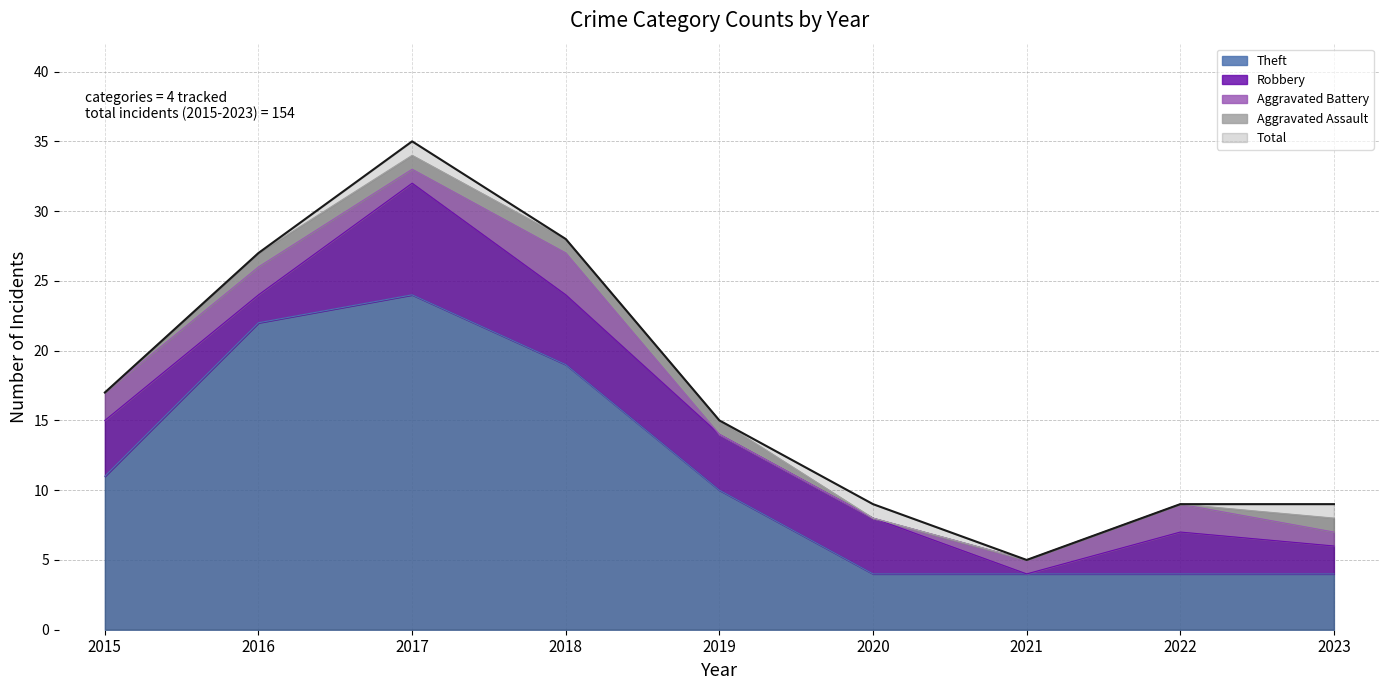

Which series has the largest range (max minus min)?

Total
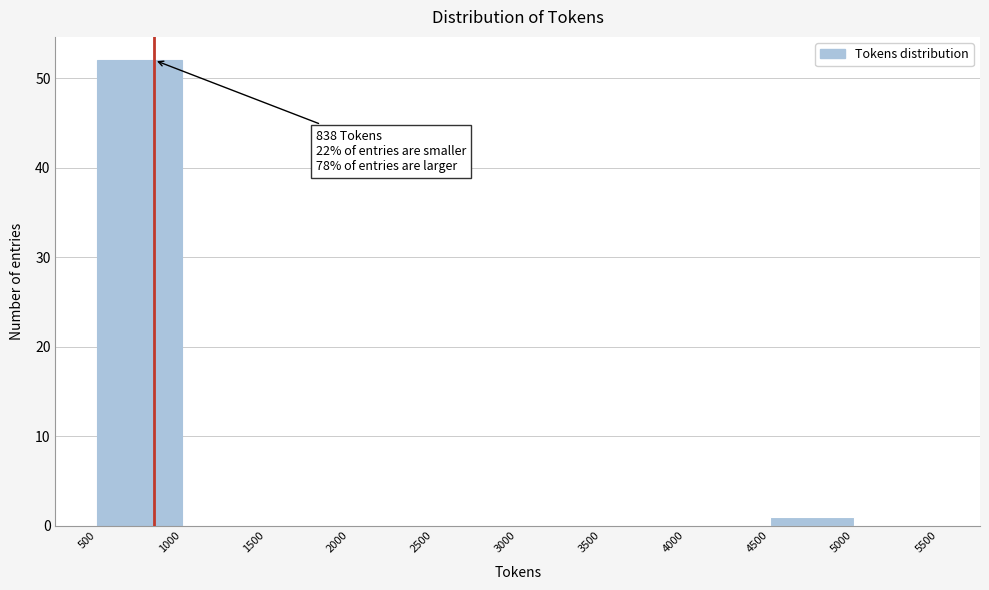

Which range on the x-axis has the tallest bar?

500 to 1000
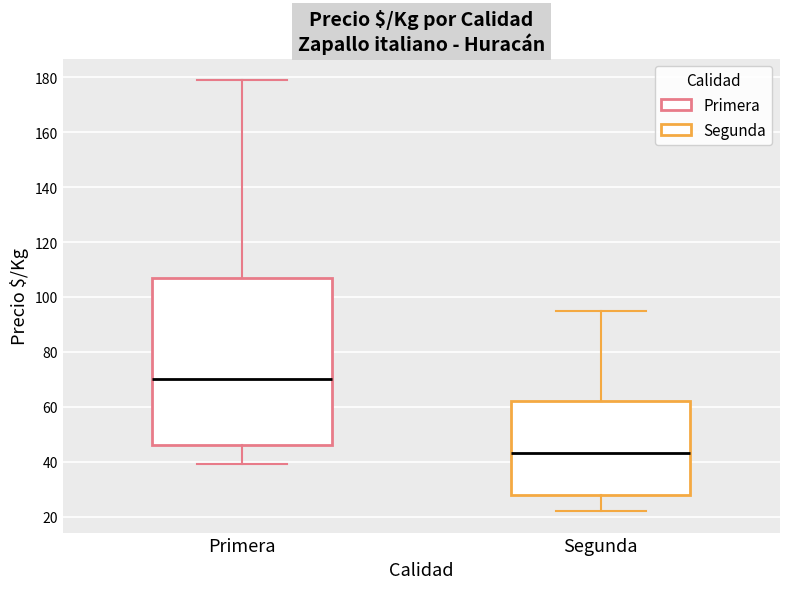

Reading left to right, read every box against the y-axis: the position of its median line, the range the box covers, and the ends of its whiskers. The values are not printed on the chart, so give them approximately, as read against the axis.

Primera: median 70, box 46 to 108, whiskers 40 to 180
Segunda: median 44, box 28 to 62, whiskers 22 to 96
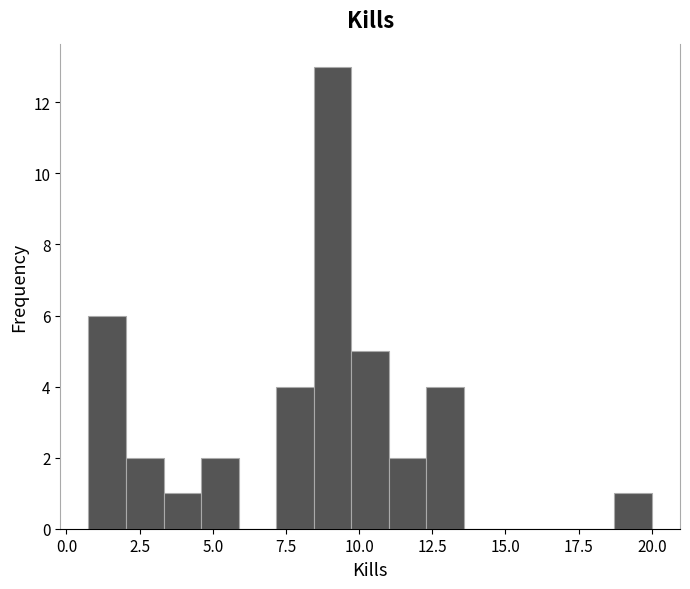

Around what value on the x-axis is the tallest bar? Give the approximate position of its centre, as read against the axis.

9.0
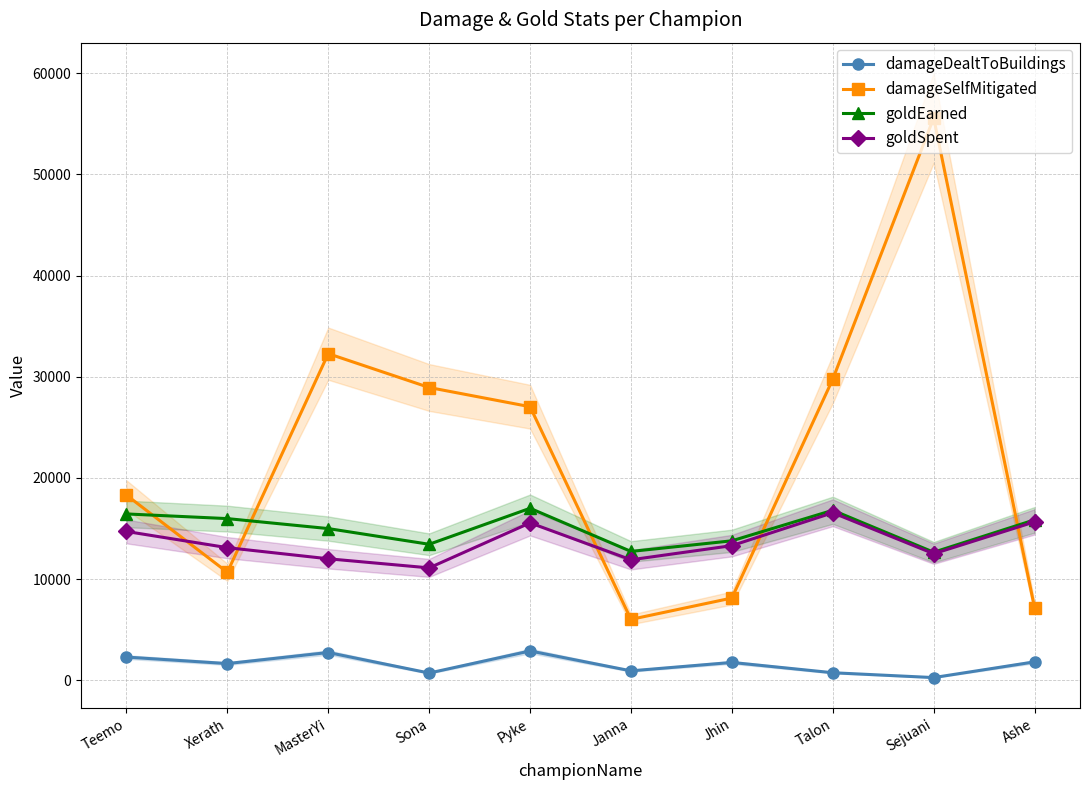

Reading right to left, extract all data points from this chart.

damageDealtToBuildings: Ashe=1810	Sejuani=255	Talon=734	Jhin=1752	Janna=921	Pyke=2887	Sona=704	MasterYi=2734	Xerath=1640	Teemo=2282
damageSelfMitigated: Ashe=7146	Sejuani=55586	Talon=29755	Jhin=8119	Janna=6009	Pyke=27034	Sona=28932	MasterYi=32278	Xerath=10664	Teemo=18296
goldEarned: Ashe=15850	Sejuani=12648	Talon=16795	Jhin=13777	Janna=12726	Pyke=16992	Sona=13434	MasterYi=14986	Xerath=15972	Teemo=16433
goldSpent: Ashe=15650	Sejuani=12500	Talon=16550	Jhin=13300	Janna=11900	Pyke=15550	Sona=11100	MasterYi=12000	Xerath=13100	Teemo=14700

______

Action item: Please render the part of the material that opens with the line containing "500 to 1000" and closes with the line containing "Segunda: median 44, box" as a numbered list, including both of those lines. Leave out the blank lines and the pictures.

Answer:
1. 500 to 1000
2. Reading left to right, read every box against the y-axis: the position of its median line, the range the box covers, and the ends of its whiskers. The values are not printed on the chart, so give them approximately, as read against the axis.
3. Primera: median 70, box 46 to 108, whiskers 40 to 180
4. Segunda: median 44, box 28 to 62, whiskers 22 to 96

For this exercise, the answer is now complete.